Time-of-flight works like sonar: if you know how long the light takes to return, you know how far away an object is. Cast a big field, with lots of pings going back and forth at the speed of light, and you can know how far away a lot of objects are.
Using an infrared generator also partially solves the problem of ambient light, which can throw off recognition like a random finger on a touchscreen: the sensor really isn’t designed to register visible light, so it doesn’t get quite as many false positives.
PrimeSense and Kinect go one step further and encode information in the near-IR light. As that information is returned, some of it is deformed — which in turn can help generate a finer image of those objects’ three-dimensional texture, not just their depth.
With this tech, Kinect can distinguish objects’ depth within 1cm and their height and width within 3mm.

Figure from PrimeSense Explaining the PrimeSensor Reference Design.
At this point, both the Kinect’s hardware — its camera and IR light projector — and its firmware (sometimes called “middleware”) of the receiver are operating. It has an onboard processor which is using algorithms to process the data to render the three-dimensional image.
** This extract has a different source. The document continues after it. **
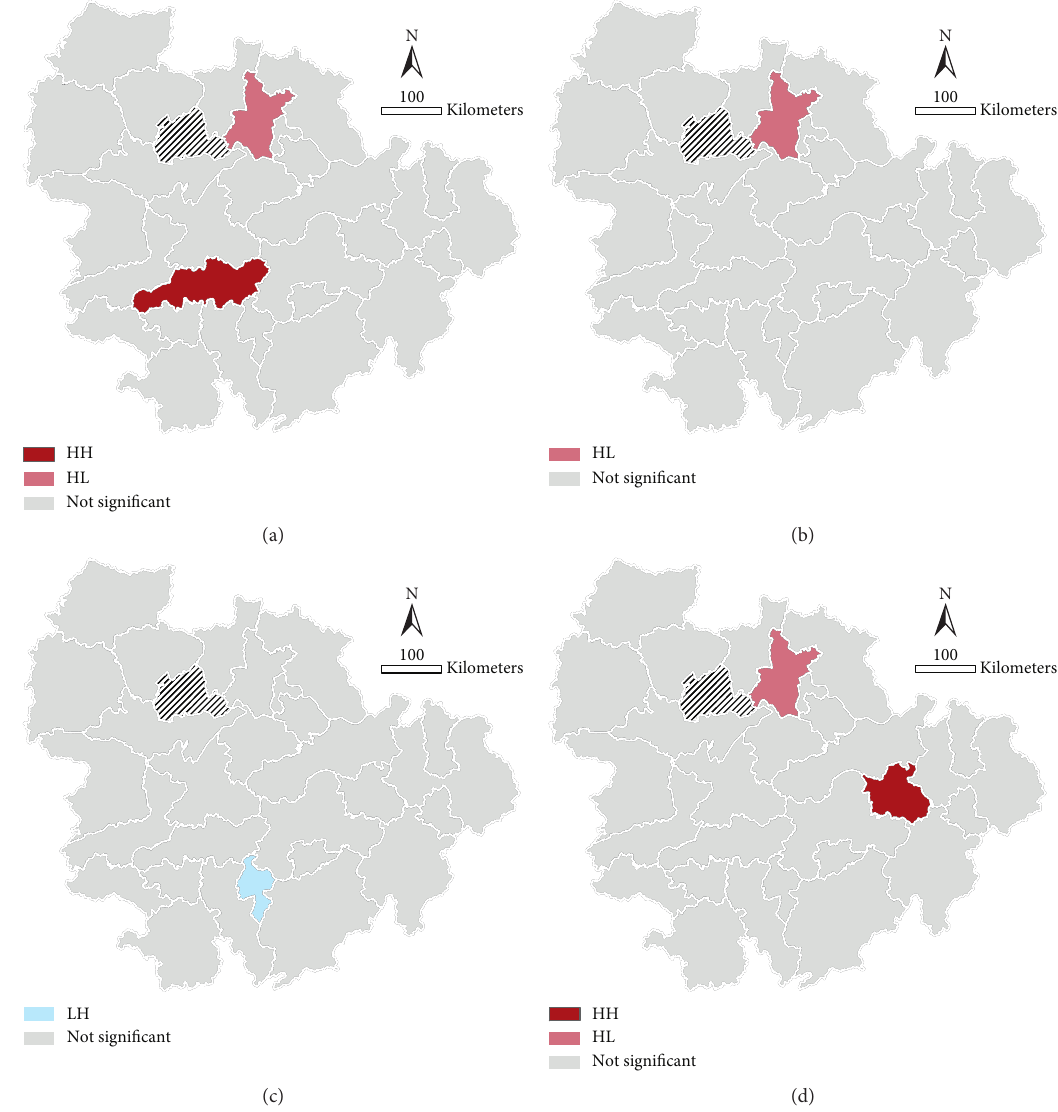
Figure 9: LISA clustering distribution of urban innovation and entrepreneurship index in (a) 2002, (b) 2007, (c) 2012, and (d)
The middleware also can recognize people: both distinguishing human body parts, joints, and movements and distinguishing individual human faces from one another. When you step in front of it, the camera knows who you are.
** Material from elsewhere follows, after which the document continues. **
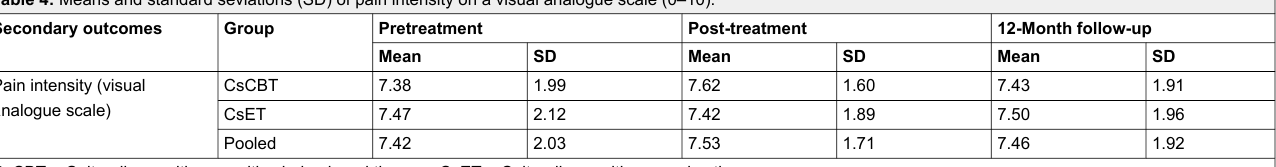
Table 4: Means and standard seviations (SD) of pain intensity on a visual analogue scale (0–10).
Please note: I’m keenly aware here of the standard caution against anthropomorphizing inanimate objects. But at a certain point, we have to accept that if the meaning of “to know” is its use, in the sense of familiarity, connaissance, whatever you want to call it, functionally, this camera knows who you are. It’s got your image — a kind of biometric — and can map it to a persona with very limited encounters, as naturally and nearly as accurately as a street cop looking at your mug shot and fingerprints.
Does it “know” you in the sense of embodied neurons firing, or the way your mother knows your personality or your priest your soul? Of course not. It’s a video game.

But it’s a pretty remarkable video game. You can’t quite get the fine detail of a table tennis slice, but the first iteration of the WiiMote couldn’t get that either. And all the jury-rigged foot pads and Nunchuks strapped to thighs can’t capture whole-body running or dancing like Kinect can.
That’s where the Xbox’s processor comes in: translating the movements captured by the Kinect camera into meaningful on-screen events. These are context-specific. If a river rafting game requires jumping and leaning, it’s going to look for jumping and leaning. If navigating a Netflix Watch Instantly menu requires horizontal and vertical hand-waving, that’s what will register on the screen.
It has an easier time recognizing some gestures and postures than others. As Kotaku noted this summer, recognizing human movement — at least, any movement more subtle than a hand-wave — is easier to do when someone is standing up (with all of their joints articulated) than sitting down.
So you can move your arms to navigate menus, watch TV and movies, or browse the internet. You can’t sit on the couch wiggling your thumbs and pretending you’re playing Street Fighter II. It’s not a magic trick cooked up by MI-6. It’s a camera that costs $150.